There are many reasons why someone may be emotionally unavailable: they’ve been hurt in the past, they’re still hung up on a past relationship, they haven’t healed their wounds from past heartbreak or they’re simply afraid of getting hurt, regardless of whether this fear stems from a past experience or not. Emotionally unavailable people like to hide behind excuses and generally don’t make room for someone other than themselves − they’re too busy, always working, not ready to move things around in order to fit some quality time into their busy schedule and not willing to accommodate others. When they finally do commit to shared time, they tend to fill it with activities, unable to just sit and talk. They’re keeping their opponent (whoever this may be) at arm’s length.
Emotionally unavailable people also have a tendency to deflect blame on someone else. Instead of listening to how you feel and creating a safe space for you to open up to them, they either criticise or point out your flaws or they simply brush off or dismiss your attempt to share your emotions, leaving you feeling inadequate and possibly even rejected.
Wanting to stay in control plays a huge part in being emotionally unavailable − you can’t get hurt if you keep a firm grip on the course of the relationship, deciding just how far you’re willing to go. This presumed “safety” comes at a price though: building a wall around your heart may well keep the hurt out, but it also prevents joy and happiness, which an authentic emotional connection usually entails.

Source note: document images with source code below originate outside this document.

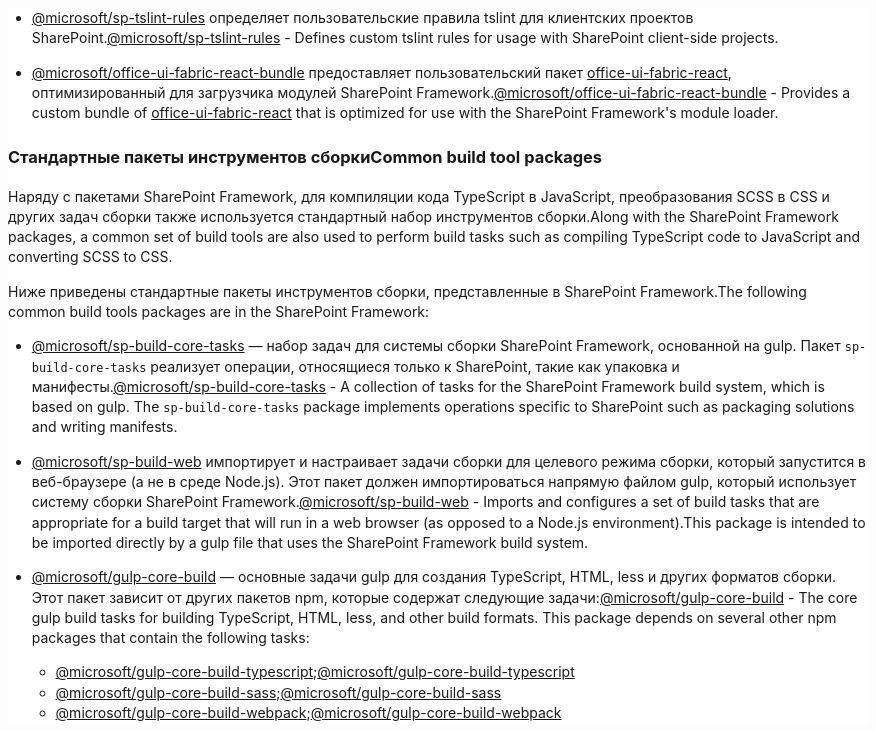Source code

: * <span data-ttu-id="b8cea-129">[@microsoft/sp-tslint-rules](https://www.npmjs.com/package/@microsoft/sp-tslint-rules) определяет пользовательские правила tslint для клиентских проектов SharePoint.</span><span class="sxs-lookup"><span data-stu-id="b8cea-129">[@microsoft/sp-tslint-rules](https://www.npmjs.com/package/@microsoft/sp-tslint-rules) - Defines custom tslint rules for usage with SharePoint client-side projects.</span></span>

* <span data-ttu-id="b8cea-130">[@microsoft/office-ui-fabric-react-bundle](https://www.npmjs.com/package/@microsoft/office-ui-fabric-react-bundle) предоставляет пользовательский пакет [office-ui-fabric-react](https://www.npmjs.com/package/office-ui-fabric-react), оптимизированный для загрузчика модулей SharePoint Framework.</span><span class="sxs-lookup"><span data-stu-id="b8cea-130">[@microsoft/office-ui-fabric-react-bundle](https://www.npmjs.com/package/@microsoft/office-ui-fabric-react-bundle) - Provides a custom bundle of  [office-ui-fabric-react](https://www.npmjs.com/package/office-ui-fabric-react) that is optimized for use with the SharePoint Framework's module loader.</span></span>

### <a name="common-build-tool-packages"></a><span data-ttu-id="b8cea-131">Стандартные пакеты инструментов сборки</span><span class="sxs-lookup"><span data-stu-id="b8cea-131">Common build tool packages</span></span>
<span data-ttu-id="b8cea-132">Наряду с пакетами SharePoint Framework, для компиляции кода TypeScript в JavaScript, преобразования SCSS в CSS и других задач сборки также используется стандартный набор инструментов сборки.</span><span class="sxs-lookup"><span data-stu-id="b8cea-132">Along with the SharePoint Framework packages, a common set of build tools are also used to perform build tasks such as compiling TypeScript code to JavaScript and converting SCSS to CSS.</span></span>

<span data-ttu-id="b8cea-133">Ниже приведены стандартные пакеты инструментов сборки, представленные в SharePoint Framework.</span><span class="sxs-lookup"><span data-stu-id="b8cea-133">The following common build tools packages are in the SharePoint Framework:</span></span>

* <span data-ttu-id="b8cea-p107">[@microsoft/sp-build-core-tasks](https://www.npmjs.com/package/@microsoft/sp-build-core-tasks) — набор задач для системы сборки SharePoint Framework, основанной на gulp. Пакет `sp-build-core-tasks` реализует операции, относящиеся только к SharePoint, такие как упаковка и манифесты.</span><span class="sxs-lookup"><span data-stu-id="b8cea-p107">[@microsoft/sp-build-core-tasks](https://www.npmjs.com/package/@microsoft/sp-build-core-tasks) - A collection of tasks for the SharePoint Framework build system, which is based on gulp. The `sp-build-core-tasks` package implements operations specific to SharePoint such as packaging solutions and writing manifests.</span></span>

* <span data-ttu-id="b8cea-136">[@microsoft/sp-build-web](https://www.npmjs.com/package/@microsoft/sp-build-web) импортирует и настраивает задачи сборки для целевого режима сборки, который запустится в веб-браузере (а не в среде Node.js). Этот пакет должен импортироваться напрямую файлом gulp, который использует систему сборки SharePoint Framework.</span><span class="sxs-lookup"><span data-stu-id="b8cea-136">[@microsoft/sp-build-web](https://www.npmjs.com/package/@microsoft/sp-build-web) - Imports and configures a set of build tasks that are appropriate for a build target that will run in a web browser (as opposed to a Node.js environment).This package is intended to be imported directly by a gulp file that uses the SharePoint Framework build system.</span></span> 

* <span data-ttu-id="b8cea-p108">[@microsoft/gulp-core-build](https://www.npmjs.com/package/@microsoft/gulp-core-build) — основные задачи gulp для создания TypeScript, HTML, less и других форматов сборки. Этот пакет зависит от других пакетов npm, которые содержат следующие задачи:</span><span class="sxs-lookup"><span data-stu-id="b8cea-p108">[@microsoft/gulp-core-build](https://www.npmjs.com/package/@microsoft/gulp-core-build) - The core gulp build tasks for building TypeScript, HTML, less, and other build formats. This package depends on several other npm packages that contain the following tasks:</span></span>
    - <span data-ttu-id="b8cea-139">[@microsoft/gulp-core-build-typescript](https://www.npmjs.com/package/@microsoft/gulp-core-build-typescript);</span><span class="sxs-lookup"><span data-stu-id="b8cea-139">[@microsoft/gulp-core-build-typescript](https://www.npmjs.com/package/@microsoft/gulp-core-build-typescript)</span></span>
    - <span data-ttu-id="b8cea-140">[@microsoft/gulp-core-build-sass](https://www.npmjs.com/package/@microsoft/gulp-core-build-sass);</span><span class="sxs-lookup"><span data-stu-id="b8cea-140">[@microsoft/gulp-core-build-sass](https://www.npmjs.com/package/@microsoft/gulp-core-build-sass)</span></span>
    - <span data-ttu-id="b8cea-141">[@microsoft/gulp-core-build-webpack](https://www.npmjs.com/package/@microsoft/gulp-core-build-webpack);</span><span class="sxs-lookup"><span data-stu-id="b8cea-141">[@microsoft/gulp-core-build-webpack](https://www.npmjs.com/package/@microsoft/gulp-core-build-webpack)</span></span>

Dealing with an emotionally unavailable person can be very frustrating. As mentioned before, it makes you feel rejected, inadequate, unimportant, like your feelings and, by extension, you don’t matter. It also always makes me question my own behaviour when in fact, this is nothing but a complete waste of energy: people are always going to hear what they want to hear. Nothing more. If they’re unavailable, they’ve made up their mind long before you even open your mouth to talk to them. There’s no way to make them hear you, it’s like talking to a wall − a complete waste of breath!

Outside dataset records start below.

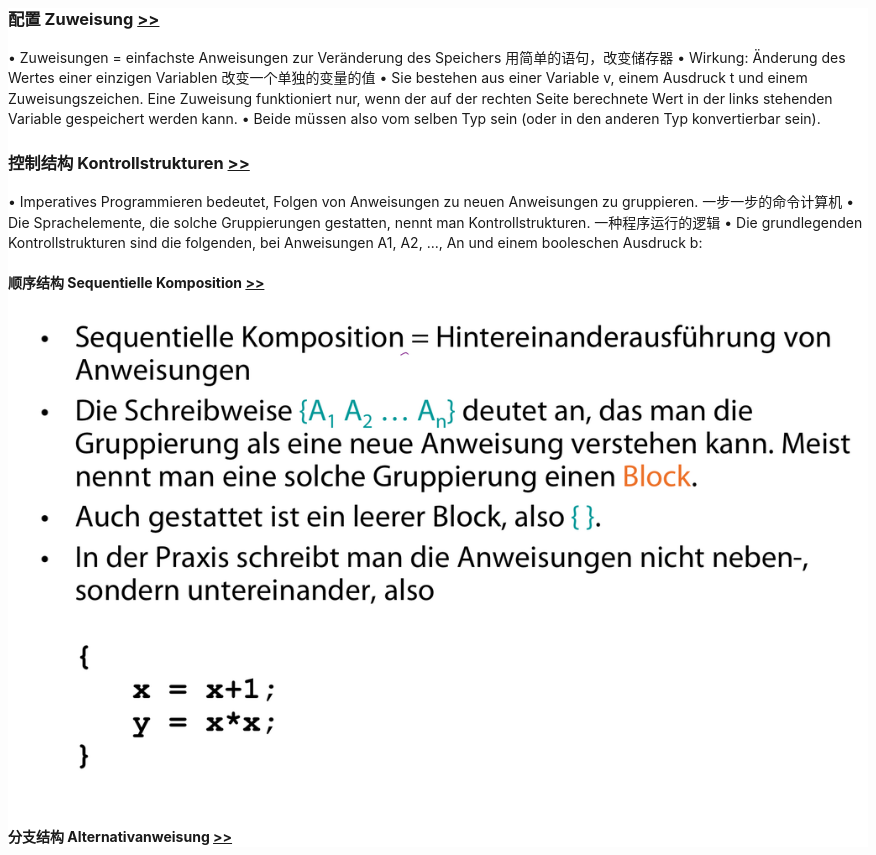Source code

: ### 配置 Zuweisung [\>\>](marginnote3app://note/2469A729-FF31-4836-B640-DD5AA0831635)

• Zuweisungen = einfachste Anweisungen zur Veränderung des Speichers 用简单的语句，改变储存器 • Wirkung: Änderung des Wertes einer einzigen Variablen 改变一个单独的变量的值 • Sie bestehen aus einer Variable v, einem Ausdruck t und einem Zuweisungszeichen. Eine Zuweisung funktioniert nur, wenn der auf der rechten Seite berechnete Wert in der links stehenden Variable gespeichert werden kann. • Beide müssen also vom selben Typ sein (oder in den anderen Typ konvertierbar sein).

### 控制结构 Kontrollstrukturen [\>\>](marginnote3app://note/4BAF3881-B95A-4730-921E-BC1B0F47E941)

• Imperatives Programmieren bedeutet, Folgen von Anweisungen zu neuen Anweisungen zu gruppieren. 一步一步的命令计算机 • Die Sprachelemente, die solche Gruppierungen gestatten, nennt man Kontrollstrukturen. 一种程序运行的逻辑 • Die grundlegenden Kontrollstrukturen sind die folgenden, bei Anweisungen A1, A2, ..., An und einem booleschen Ausdruck b:

#### 顺序结构 Sequentielle Komposition [\>\>](marginnote3app://note/393EE5E3-9948-485A-BAF5-D73860C005BC)

![](media/68246ed107c3b684193c3d42533d6481.png)

#### 分支结构 Alternativanweisung [\>\>](marginnote3app://note/54B133E8-19E6-4CA8-B98A-AA9B8275F92C)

This is particularly frustrating when you’re completely hooked on the emotionally unavailable person, meaning that you genuinely care about them and you just want them to come out of their shell and to hear and see you for what you are, to really connect with you, BUT there’s no friggin way to make them. Aaaaaarghhhh.

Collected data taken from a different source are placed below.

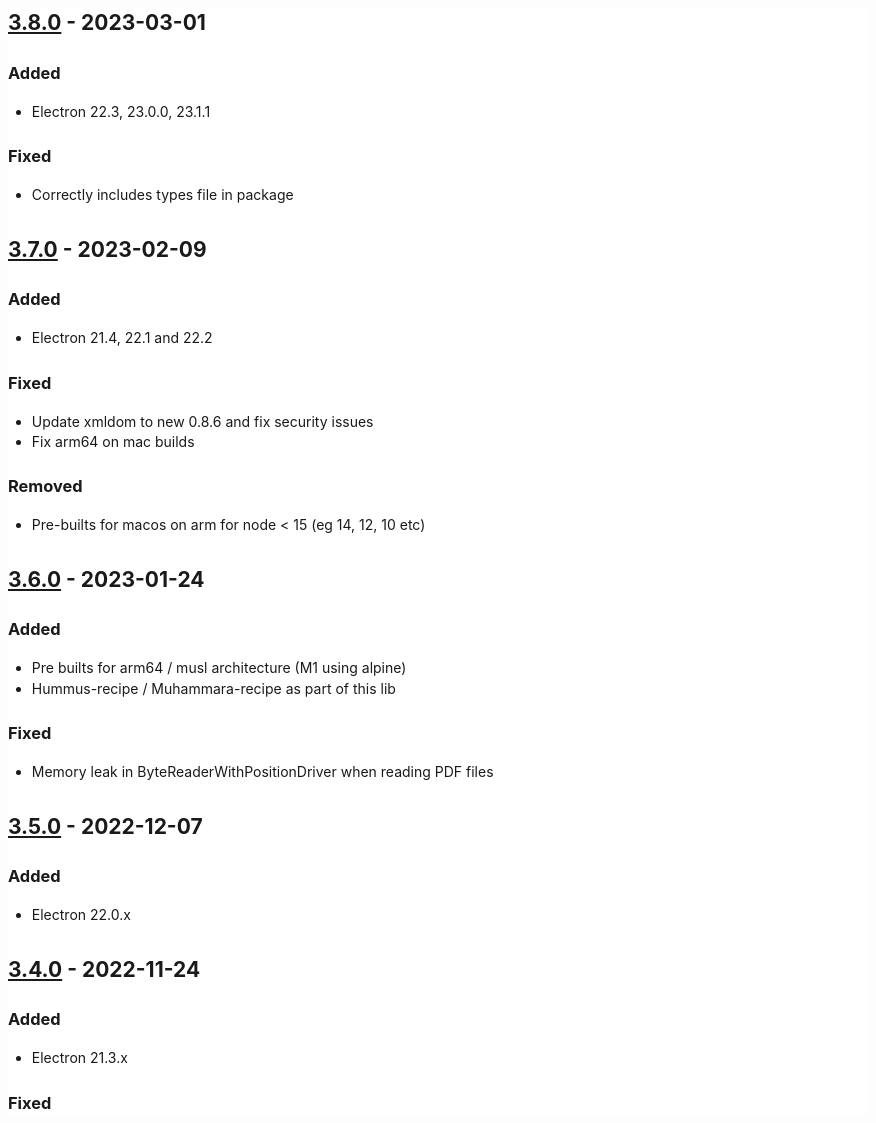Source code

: ## [3.8.0] - 2023-03-01

### Added

- Electron 22.3, 23.0.0, 23.1.1

### Fixed

- Correctly includes types file in package

## [3.7.0] - 2023-02-09

### Added

- Electron 21.4, 22.1 and 22.2

### Fixed

- Update xmldom to new 0.8.6 and fix security issues
- Fix arm64 on mac builds

### Removed

- Pre-builts for macos on arm for node < 15 (eg 14, 12, 10 etc)

## [3.6.0] - 2023-01-24

### Added

- Pre builts for arm64 / musl architecture (M1 using alpine)
- Hummus-recipe / Muhammara-recipe as part of this lib

### Fixed

- Memory leak in ByteReaderWithPositionDriver when reading PDF files

## [3.5.0] - 2022-12-07

### Added

- Electron 22.0.x

## [3.4.0] - 2022-11-24

### Added

- Electron 21.3.x

### Fixed


[unreleased]: https://github.com/julianhille/MuhammaraJS/compare/4.0.0...HEAD
[4.0.0]: https://github.com/julianhille/MuhammaraJS/compare/3.8.0...4.0.0
[3.8.0]: https://github.com/julianhille/MuhammaraJS/compare/3.7.0...3.8.0
[3.7.0]: https://github.com/julianhille/MuhammaraJS/compare/3.6.0...3.7.0
[3.6.0]: https://github.com/julianhille/MuhammaraJS/compare/3.5.0...3.6.0
[3.5.0]: https://github.com/julianhille/MuhammaraJS/compare/3.4.0...3.5.0
[3.4.0]: https://github.com/julianhille/MuhammaraJS/compare/3.3.0...3.4.0
[3.3.0]: https://github.com/julianhille/MuhammaraJS/compare/3.2.0...3.3.0
[3.2.0]: https://github.com/julianhille/MuhammaraJS/compare/3.1.1...3.2.0
[3.1.1]: https://github.com/julianhille/MuhammaraJS/compare/3.1.0...3.1.1
[3.1.0]: https://github.com/julianhille/MuhammaraJS/compare/3.0.0...3.1.0
[3.0.0]: https://github.com/julianhille/MuhammaraJS/compare/2.6.2...3.0.0
[2.6.2]: https://github.com/julianhille/MuhammaraJS/compare/2.6.1...2.6.2
[2.6.1]: https://github.com/julianhille/MuhammaraJS/compare/2.6.0...2.6.1
[2.6.0]: https://github.com/julianhille/MuhammaraJS/compare/2.5.0...2.6.0
[2.5.0]: https://github.com/julianhille/MuhammaraJS/compare/2.4.0...2.5.0
[2.4.0]: https://github.com/julianhille/MuhammaraJS/compare/2.3.0...2.4.0
[2.3.0]: https://github.com/julianhille/MuhammaraJS/compare/2.2.0...2.3.0
[2.2.0]: https://github.com/julianhille/MuhammaraJS/compare/2.1.0...2.2.0
[2.1.0]: https://github.com/julianhille/MuhammaraJS/compare/2.0.0...2.1.0
[2.0.0]: https://github.com/julianhille/MuhammaraJS/compare/1.10.0...2.0.0
[1.10.0]: https://github.com/julianhille/MuhammaraJS/compare/1.9.0...1.10.0
[1.9.0]: https://github.com/julianhille/MuhammaraJS/compare/1.8.0...1.9.0
[1.8.0]: https://github.com/julianhille/MuhammaraJS/compare/1.7.0...1.8.0
[1.7.0]: https://github.com/julianhille/MuhammaraJS/compare/1.6.0...1.7.0
[1.6.0]: https://github.com/julianhille/MuhammaraJS/compare/1.5.1...1.6.0
[1.5.1]: https://github.com/julianhille/MuhammaraJS/compare/1.5.0...1.5.1
[1.5.0]: https://github.com/julianhille/MuhammaraJS/compare/1.4.3...1.5.0
[1.4.3]: https://github.com/julianhille/MuhammaraJS/compare/1.4.2...1.4.3
[1.4.3]: https://github.com/julianhille/MuhammaraJS/compare/1.4.2...1.4.3
[1.4.3]: https://github.com/julianhille/MuhammaraJS/compare/1.4.2...1.4.3
[1.4.2]: https://github.com/julianhille/MuhammaraJS/compare/1.4.1...1.4.2
[1.4.1]: https://github.com/julianhille/MuhammaraJS/compare/1.4.0...1.4.1
[1.4.0]: https://github.com/julianhille/MuhammaraJS/compare/1.3.0...1.4.0
[1.3.0]: https://github.com/julianhille/MuhammaraJS/compare/1.2.0...1.3.0
[1.2.0]: https://github.com/julianhille/MuhammaraJS/compare/1.1.0...1.2.0
[1.1.0]: https://github.com/julianhille/MuhammaraJS/compare/1.0.1...1.1.0
[1.0.1]: https://github.com/julianhille/MuhammaraJS/compare/1.0.0...1.0.1
[1.0.0]: https://github.com/julianhille/MuhammaraJS/tree/1.0.0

I’m gonna be so bold and call myself an expert of emotional unavailability, given that I’ve been emotionally unavailable for big chunks of time during my twenties. Interestingly, I’ve rarely closed off completely − I chose to pursue a mix of opening up and hiding away, which I have previously described as the “push & pull back dance”. I never typically had major issues with opening up to people but I’ve been known to freak out and retreat to a safer distance when things started to get more serious. Luckily, I’m smarter now and therefore usually manage to detect my own bullsh*t in due time, thus giving me the opportunity to tell people what’s going on and reassure them that I’m working on it − this is where things can get even trickier IF the person I try to explain this to is emotionally unavailable… Believe me, the struggle is real 😀 !
While I was doing a little bit of research in order to be able to write this post, the following piece of advice struck a nerve:
If you keep getting hooked on emotionally unavailable people, this may disguise your own problem, thus keeping you in denial of your own unavailability.
Food for thought: before labeling other people as emotionally unavailable (which is what an unavailable person would do, remember − deflect blame!), make sure that you’re emotionally available yourself. You can’t expect others to be available if you’re closed off.
As you can see, emotional availability is a bit more complicated than it might seem at first and I sincerely hope I didn’t lose you along the way − kudos if you made it this far!
What are your thoughts on emotional (un-)availability? Feel free to share your experiences below!
* BTW = By the way
** This expression probably didn’t exist but I felt like somebody needed to start using it − you’re welcome, world.